--- Text extract ---
⟨

# Looking to adopt sulcuta in NC



## Apexbbq (Aug 5, 2018)

lookong adopt a larger sulcuta tortoise for our educational farm in chapel hill NC. Would have excellent home and be able to reach and educate thousands.


----------



## Gretchen76 (Nov 7, 2018)

Are you still looking for a Sulcata? We have a 2 year old we are thinking about rehoming to someone who has more time for it. Not sure of it's sex yet.


----------



## Cheryl Hills (Nov 7, 2018)

Gretchen76 said:


> Are you still looking for a Sulcata? We have a 2 year old we are thinking about rehoming to someone who has more time for it. Not sure of it's sex yet.


Gretchen, where do you live? Is this tort for sale or adoption? Do you have pictures for it? You may get more responses if you list it in ether the for sale section or adoption section.


----------



## Gretchen76 (Nov 11, 2018)

Cheryl Hills said:


> Gretchen, where do you live? Is this tort for sale or adoption? Do you have pictures for it? You may get more responses if you list it in ether the for sale section or adoption section.


Thanks Cheryl. We live in Indiana but are willing to drive some to meet or deliver. We would just give them our Tort if they can prove they are an adequate home. Once my daughter makes her final decision I will post where you suggested!


----------



## Cheryl Hills (Nov 11, 2018)

Where in Indiana do you live. I have been known to drive to pick up torts. I got four Russians from someone in Indiana.


----------



## Gleamy (Mar 26, 2021)

Did you acquire the Indiana Tortoise?


----------



## ZEROPILOT (Mar 28, 2021)

Apexbbq said:


> lookong adopt a larger sulcuta tortoise for our educational farm in chapel hill NC. Would have excellent home and be able to reach and educate thousands.


If you run into issues, a Craigslist wanted ad often results in unwanted tortoises and Sulcata that have grown too large are about the most common.


----------

⟩

Please state how many Russian tortoises Cheryl Hills says she got from someone in Indiana, according to the forum thread.

--- Record extracts ---
⟨

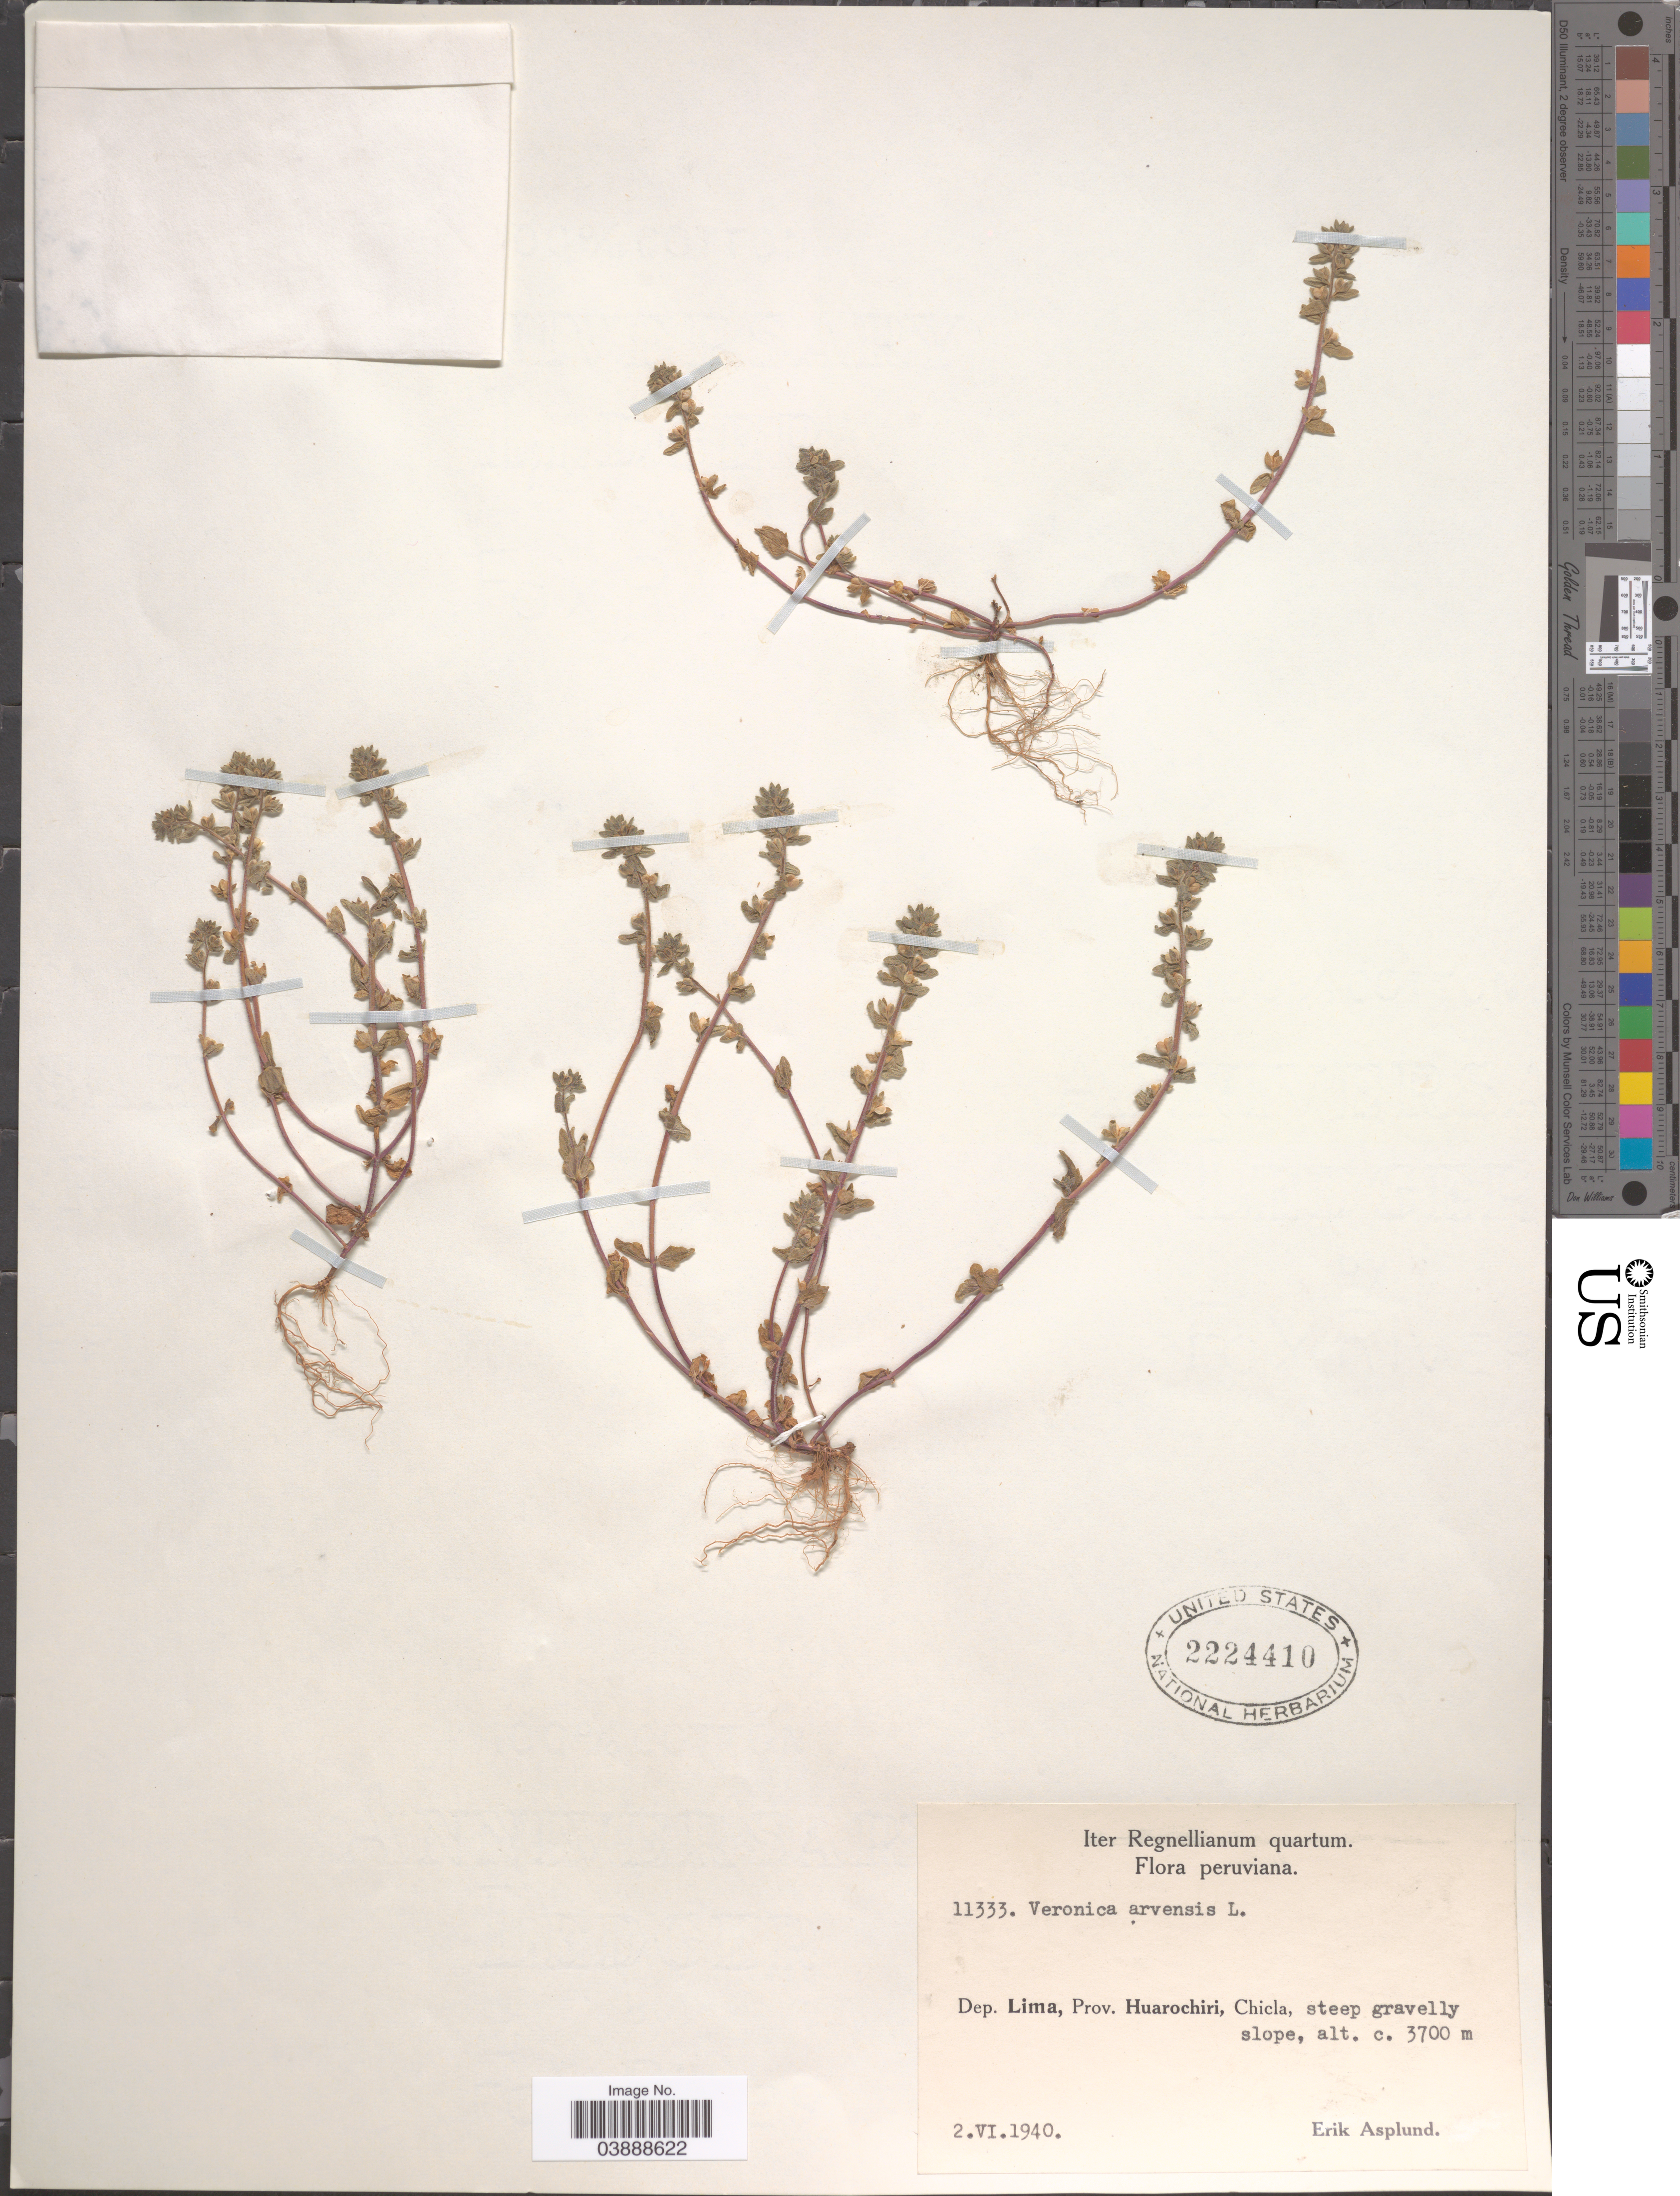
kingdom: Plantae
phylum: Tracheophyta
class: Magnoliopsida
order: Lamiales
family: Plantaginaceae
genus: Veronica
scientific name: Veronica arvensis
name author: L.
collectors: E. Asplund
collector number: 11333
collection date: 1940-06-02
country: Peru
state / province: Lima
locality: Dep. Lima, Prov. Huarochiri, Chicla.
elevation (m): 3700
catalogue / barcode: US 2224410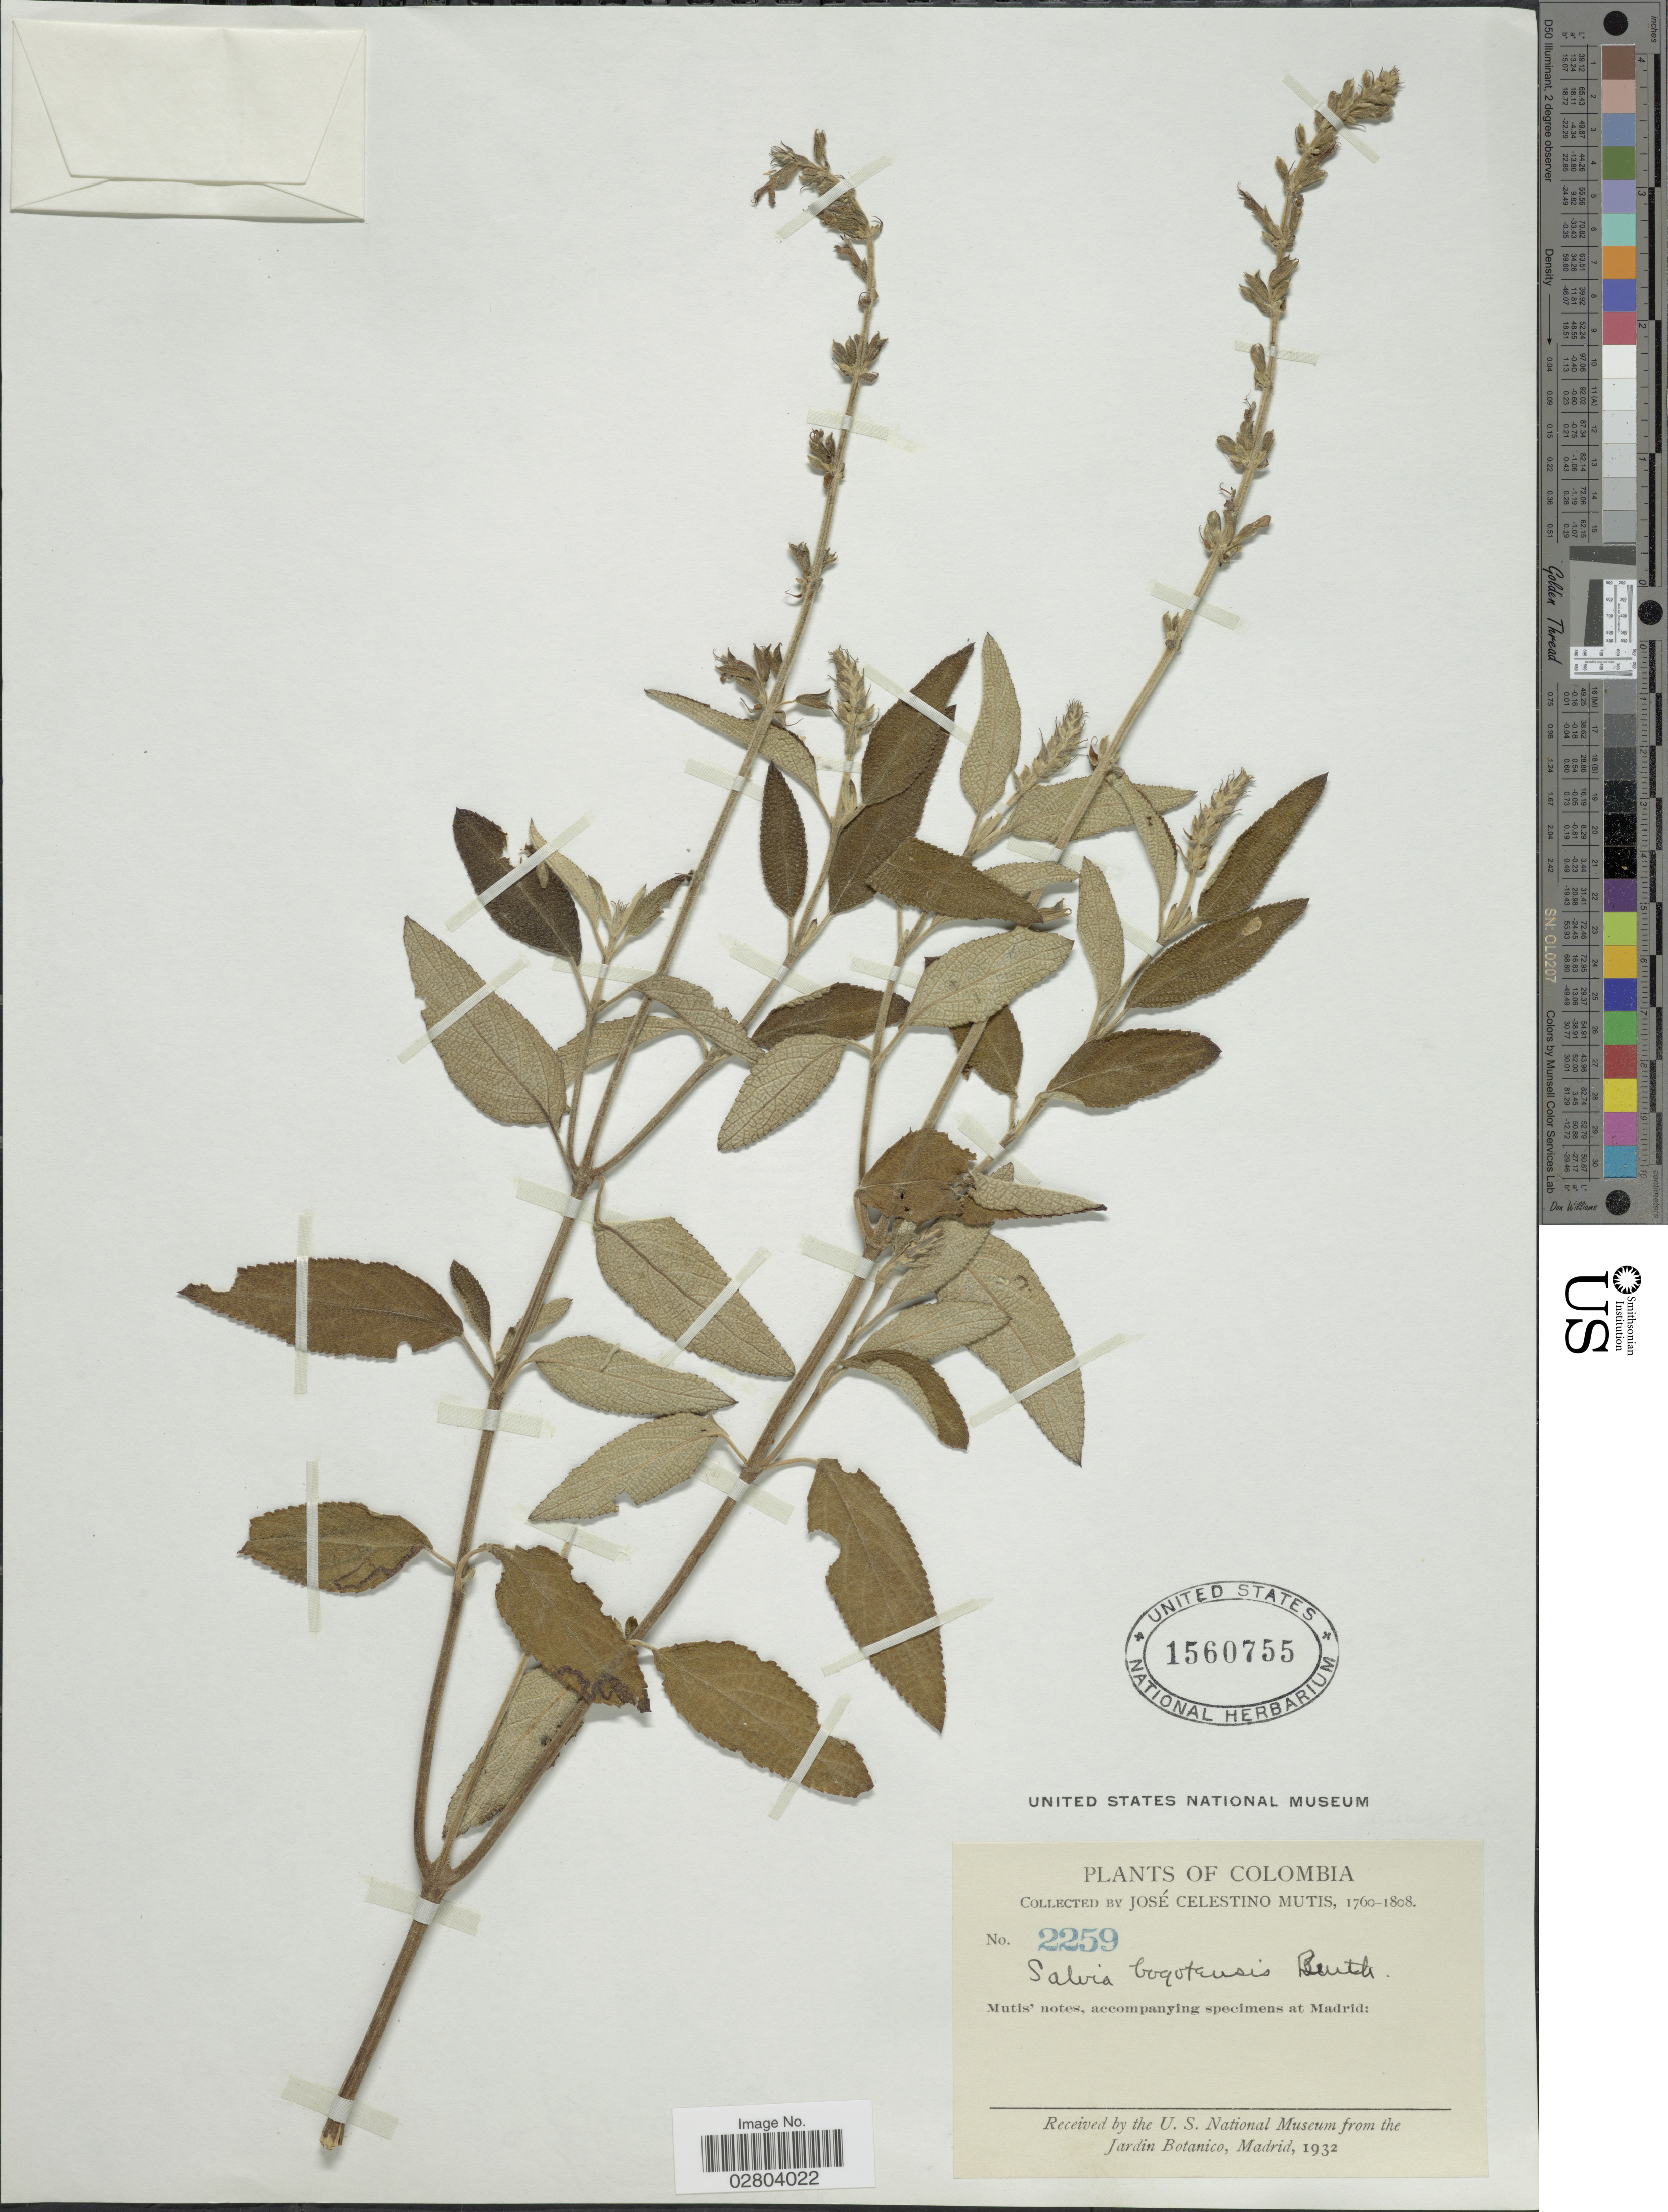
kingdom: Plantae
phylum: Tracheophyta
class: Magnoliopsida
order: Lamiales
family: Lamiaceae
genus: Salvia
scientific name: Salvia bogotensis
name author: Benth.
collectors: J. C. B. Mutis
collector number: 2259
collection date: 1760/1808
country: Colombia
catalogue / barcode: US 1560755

⟩

--- Exercise response ---
Four.